Así las cosas, la incorporación incondicional, y sin fuerza propia, de nuestros países a la economía global no ha ayudado al desarrollo y cerró las puertas a la integración. El comercio intrarregional se viene reduciendo año tras año -como lo destaca, con preocupación, la CEPAL en su reciente informe sobre comercio- y no existen mayores complementaciones productivas.
Por otra parte, tanto en las negociaciones bilaterales como multilaterales, el accionar divididos de nuestros países frente a los poderes dominantes ha colocado a la región en posición de debilidad en temas sustantivos de la agenda internacional: apertura financiera, servicios, propiedad intelectual, inversiones extranjeras, controversias empresa-estado, entre otros.
A pesar de las dificultades que ha tenido la región para integrarse, la unión económica de nuestros países sigue siendo un proyecto irrenunciable. Por tanto, sigue vigente la preocupación primigenia del Raúl Prebisch: la integración es un componente fundamental para la industrialización y el desarrollo.
Pero tampoco hay que olvidar la advertencia de la Teoría de la Dependencia sobre la incapacidad del empresariado nacional para impulsar un proyecto nacional de desarrollo. Y este es el asunto más difícil de resolver. Porque a lo largo de décadas las burguesías nacionales se han desnacionalizado y, ahora, mucho más que en los años sesenta, se encuentran estrechamente ligadas al capital transnacional.

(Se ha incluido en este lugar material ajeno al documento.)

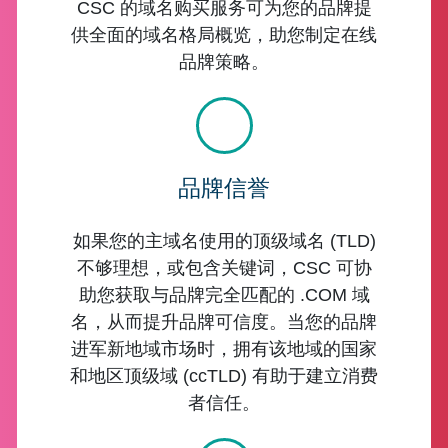
CSC 的域名购买服务可为您的品牌提
供全面的域名格局概览，助您制定在线
品牌策略。
品牌信誉
如果您的主域名使用的顶级域名 (TLD)
不够理想，或包含关键词，CSC 可协
助您获取与品牌完全匹配的 .COM 域
名，从而提升品牌可信度。当您的品牌
进军新地域市场时，拥有该地域的国家
和地区顶级域 (ccTLD) 有助于建立消费
者信任。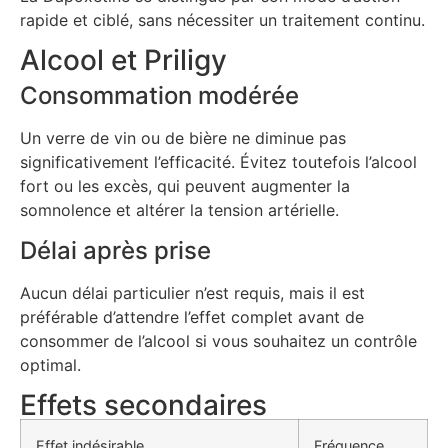
rapide et ciblé, sans nécessiter un traitement continu.
Alcool et Priligy
Consommation modérée
Un verre de vin ou de bière ne diminue pas
significativement l’efficacité. Évitez toutefois l’alcool
fort ou les excès, qui peuvent augmenter la
somnolence et altérer la tension artérielle.
Délai après prise
Aucun délai particulier n’est requis, mais il est
préférable d’attendre l’effet complet avant de
consommer de l’alcool si vous souhaitez un contrôle
optimal.
Effets secondaires
Effet indésirable
Fréquence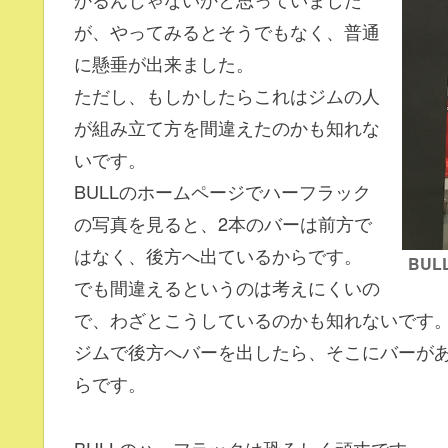
が、やってみるとそうでもなく、普通
に懸垂が出来ました。
ただし、もしかしたらこれはジムの人
が組み立て方を間違えたのかも知れな
いです。
BULLのホームページでハーフラック
の写真を見ると、2本のバーは前方で
はなく、後方へ出ているからです。
BU
でも間違えるというのは考えにくいの
で、わざとこうしているのかも知れないです
ジムで後方へバーを出したら、そこにバーが
らです。
BULLのハーフラックは恐ろしく頑丈です。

El camino de la industrialización es difícil. Obliga al Estado, a políticos y economistas a independizarse del gran capital y comprometerse con un proyecto nacional de desarrollo. Además, la industrialización en estrechos mercados requiere integración y complementación productiva con países vecinos. Y, ello impone superar nacionalismos estrechos e ideologismos inconducentes.
Para manufacturar, agregar valor a las exportaciones, potenciar las pequeñas empresas, generar y utilizar tecnologías de última generación, mejorar la eficiencia de la fuerza de trabajo y negociar con las potencias industriales, la unión regional resulta fundamental, más aún en las nuevas condiciones de la economía global. Para ello se necesita de políticos y economistas con inteligencia para priorizar acuerdos entre nuestros países antes que con las economías desarrolladas.